There is indeed a strong case to claim that there was a “lack of independence” at the court; that “the unprecedented speed of this trial in absentia and verdict raises significant fair trial concerns for a case of this scale and complexity.” That “the time” given to the court appointed defence lawyer to “prepare a defence was manifestly inadequate.” And that these “unfair trial indicators are compounded by reports that defence cross examination of evidence deemed to be contradictory was not allowed.”
These are serious issues. But they relate to fairness of process, not justice as perceived by victims. Amnesty conflated the two.
This conflation was not a mistake made by the United Nations. Ravina Shamdasani, the UN Human Rights office’s spokesperson, stated that the verdict against Hasina and others was “an important moment for victims of the grave violations committed during the suppression of protests last year.”
She then had this to say about standards. “We have consistently advocated for all accountability proceedings – especially on charges of international crimes – to unquestionably meet international standards of due process and fair trial” but adding that ““[W]e were not privy to the conduct of this trial …”
The UN could certainly be criticised for its failure not to have been “privy to the conduct of this trial” and for not being more critical of its due process standards etc, but it understood the importance of distinguishing victims perceptions of “justice” from “fair standards.”
A trade off
The fairness question ultimately concerns what sort of country Bangladesh aspires to be — and how it wants its legal system to be perceived. Apparently, for the authorities, securing “justice for the victims” conflicted with holding a trial that observed full due process, or at least they perceived there could well be such a risk of a conflict. Faced with this tension, the government evidently prioritised the former.
There is a trade-off. Yes, the trials delivered a form of “justice” widely recognised within Bangladesh as a political gain for the government. But the lack of due process carries its own costs.
It will for example likely get, at the most, only tepid support from “the West” for these kind of proceedings; there is now no chance of obtaining international support for the extradition of Sheikh Hasina; arguments for those seeking to delegitimise the proceedings, especially within the Awami League camp, are strengthened; and the country’s reputation for undertaking unfair trials, even those involving international crimes, will continue.

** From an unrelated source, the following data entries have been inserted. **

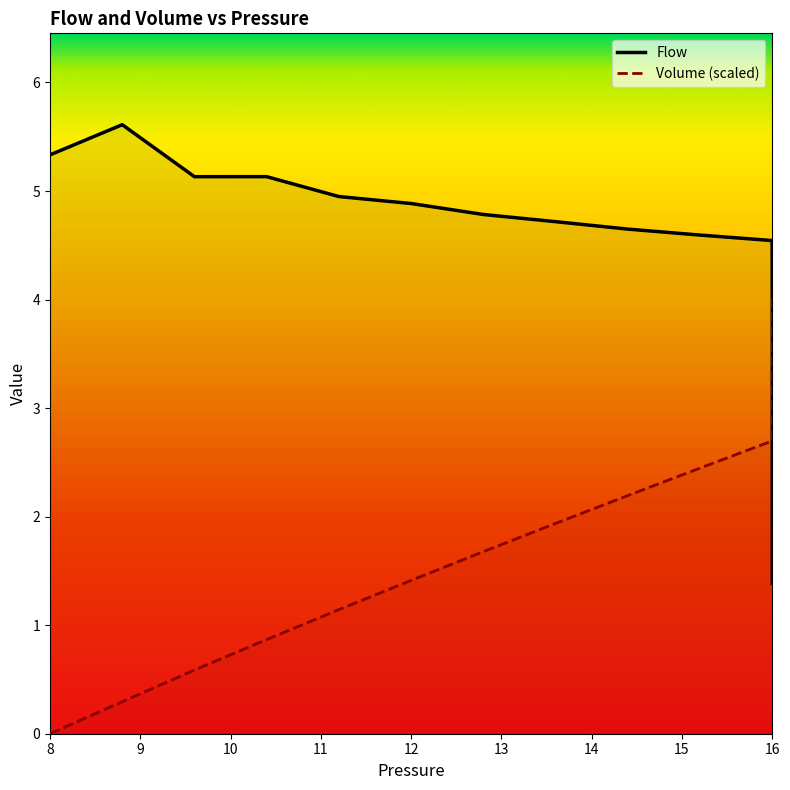

What is the sum of all Volume values?

47.2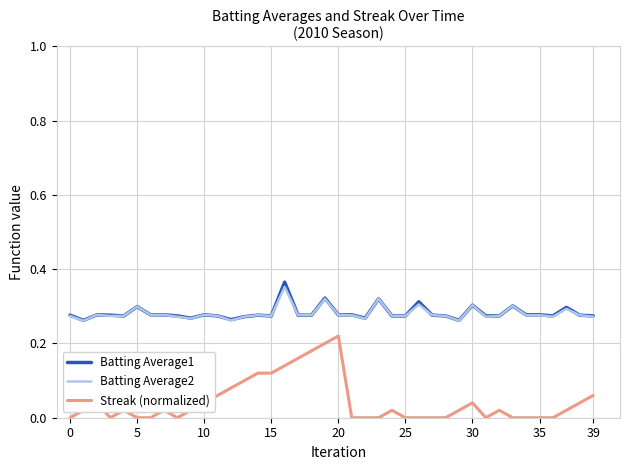

List the series in order of their peak value, highest first.

Batting Average1, Batting Average2, Streak (normalized)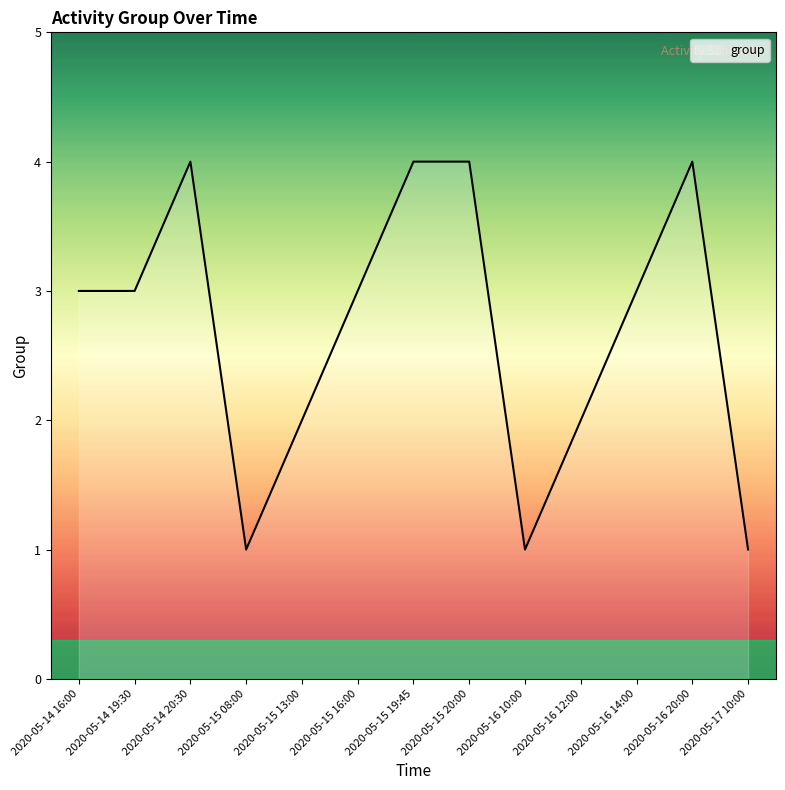

Approximately how many times larger is the value at 2020-05-14 20:30 compared to 2020-05-15 19:45?

1.0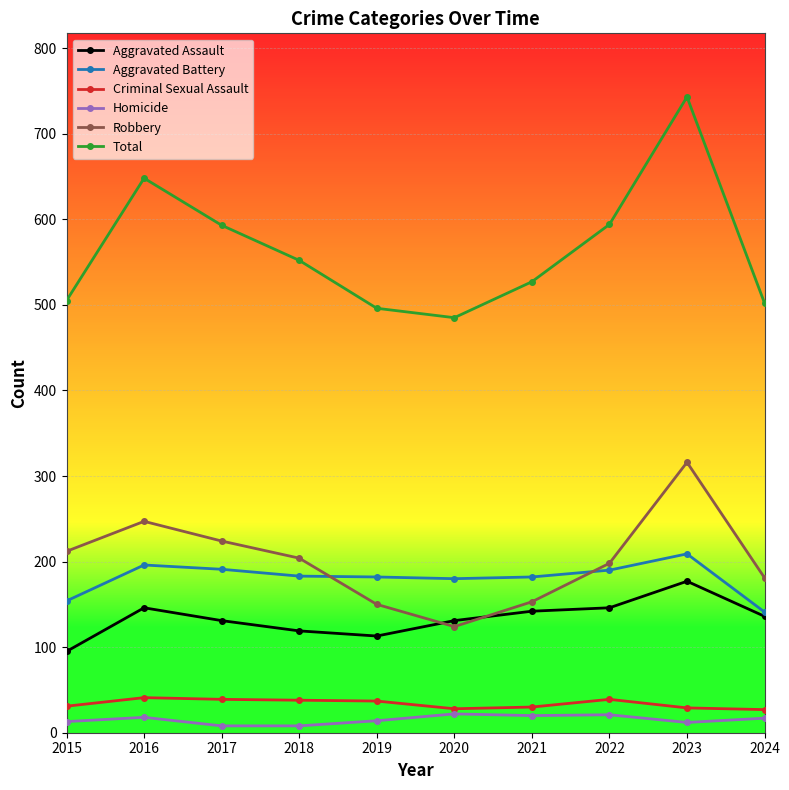

What is the value of the Robbery point at the 6th from the left?

124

Many will argue that this comparison is unfair, since the Hasina trial concerning the 2024 protests was conducted under updated legislation that contains more detailed and stringent offences than the earlier legal framework. Moreover, the evidence presented in court — including intercepted audio recordings, video footage, and the testimony of an approver — is considerably more robust than what was available in the earlier trials relating to 1971.
This is a fair point. However, both sets of trials still took place in a similarly highly politicised environments, and involved similarly inexperienced and, arguably, partisan set of judges. And, significantly, in relation to the optics of the Hasina trial, the procedure for the in absentia trial in 2024 had not been improved since the in absentia trial of 2013.
As a result, this trial will be subject to some of the same criticisms as earlier.
As further trials proceed, this perceived trade-off between “justice to the victims” and “fair trials” will play itself out at the heart of the government’s and the courts’ decision-making.